Janell Bradley, the board chair of the Fayette County supervisors, is among the Iowans affected by a lack of broadband.

“I’m a county supervisor,” Bradley said. “I do my work from home. I’m on the phone all day —  I’m embarrassed to sometimes ask people to call me on my landline. We are the rare people who have a landline because we can’t rely on cell reception.”

Bradley said she lives on a gravel road and has an “old satellite dish” for internet access that is “obsolete” and just “gets worse and worse.”

“I visit my oldest daughter in Madison,” she said. “It amazes me how fast the pages load. What we do have here is slow. If it storms, it goes out. It rains a little heavy, and we don’t have any internet.”

She added: “Broadband is the thing. That’s great, but we don’t have broadband.” She doesn’t believe she will get broadband in the most recent expansion.

She copes by driving in to the office for longer Zoom meetings or using her husband’s office to make phone calls.

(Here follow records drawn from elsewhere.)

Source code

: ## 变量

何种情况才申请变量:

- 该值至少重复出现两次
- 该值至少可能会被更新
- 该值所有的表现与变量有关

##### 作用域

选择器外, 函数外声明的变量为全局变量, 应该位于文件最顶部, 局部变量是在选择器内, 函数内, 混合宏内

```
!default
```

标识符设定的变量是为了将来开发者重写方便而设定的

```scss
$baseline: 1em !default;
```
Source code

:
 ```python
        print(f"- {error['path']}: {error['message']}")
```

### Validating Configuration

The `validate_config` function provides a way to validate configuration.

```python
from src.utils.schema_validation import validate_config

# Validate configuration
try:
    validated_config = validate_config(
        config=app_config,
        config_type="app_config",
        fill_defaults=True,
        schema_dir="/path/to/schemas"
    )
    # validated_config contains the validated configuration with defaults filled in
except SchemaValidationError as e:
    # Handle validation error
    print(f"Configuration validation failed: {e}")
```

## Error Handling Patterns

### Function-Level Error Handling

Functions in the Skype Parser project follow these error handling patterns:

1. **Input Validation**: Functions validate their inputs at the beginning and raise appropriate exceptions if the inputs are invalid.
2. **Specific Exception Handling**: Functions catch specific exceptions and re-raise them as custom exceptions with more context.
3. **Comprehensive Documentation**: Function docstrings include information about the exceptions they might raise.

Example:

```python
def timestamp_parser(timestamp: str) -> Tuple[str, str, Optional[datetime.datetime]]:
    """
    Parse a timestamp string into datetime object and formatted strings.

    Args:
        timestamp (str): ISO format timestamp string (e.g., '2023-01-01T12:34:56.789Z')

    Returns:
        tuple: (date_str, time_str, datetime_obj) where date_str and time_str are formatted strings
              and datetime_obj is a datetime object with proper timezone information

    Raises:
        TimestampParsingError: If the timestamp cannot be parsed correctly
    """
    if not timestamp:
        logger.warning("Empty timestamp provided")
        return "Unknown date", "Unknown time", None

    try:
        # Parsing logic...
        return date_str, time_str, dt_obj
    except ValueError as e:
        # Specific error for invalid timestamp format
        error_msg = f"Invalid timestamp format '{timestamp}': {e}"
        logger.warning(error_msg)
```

”For the people who have gotten fiber, they are so excited,” she said. “On social media, they say, ‘We’ve got the fiber. It’s so great.’”

Bradley echoed beliefs that more people are relocating to rural Iowa and working remotely. However, “they are choosing areas where fiber is being laid,” she said.

She said lack of fiber could negatively affect students as well. This year, North Fayette Valley Community Schools used online instruction instead of snow days, she said, so they didn’t have to count them as absences.

“Of course that would be a disadvantage for students in low-lying areas. They’d have to go to friends’ houses or a library,” she said. “It’s a definite advantage for schools not to go into June.”

In rural areas, COVID was a “punch in the face,” because “there was the necessity that people had to go online — for work and for school. Before, it was optional,” said Mariah Nutt, office manager and interim executive director of the chamber and development council of Crawford County.

“COVID happened [and] it became a necessity,” she said. “After COVID, it has stuck around: Zoom meetings, online classes.”

Nutt said she lives in the county and has noticed that things have gotten a little better.

“We do now have internet that works and is fast enough, but it took a long time to get there,” she said.

She said she lives close to town, which is why she has access. “There are people who are not close to town that don’t have access,” she said.

She said being online has become more of a way of life post-COVID, including for education. Middle schools and high schools in her area offer online classes as an alternative way to attend school, she said.

Lisa Rossi is a freelance contributing writer for the Business Record.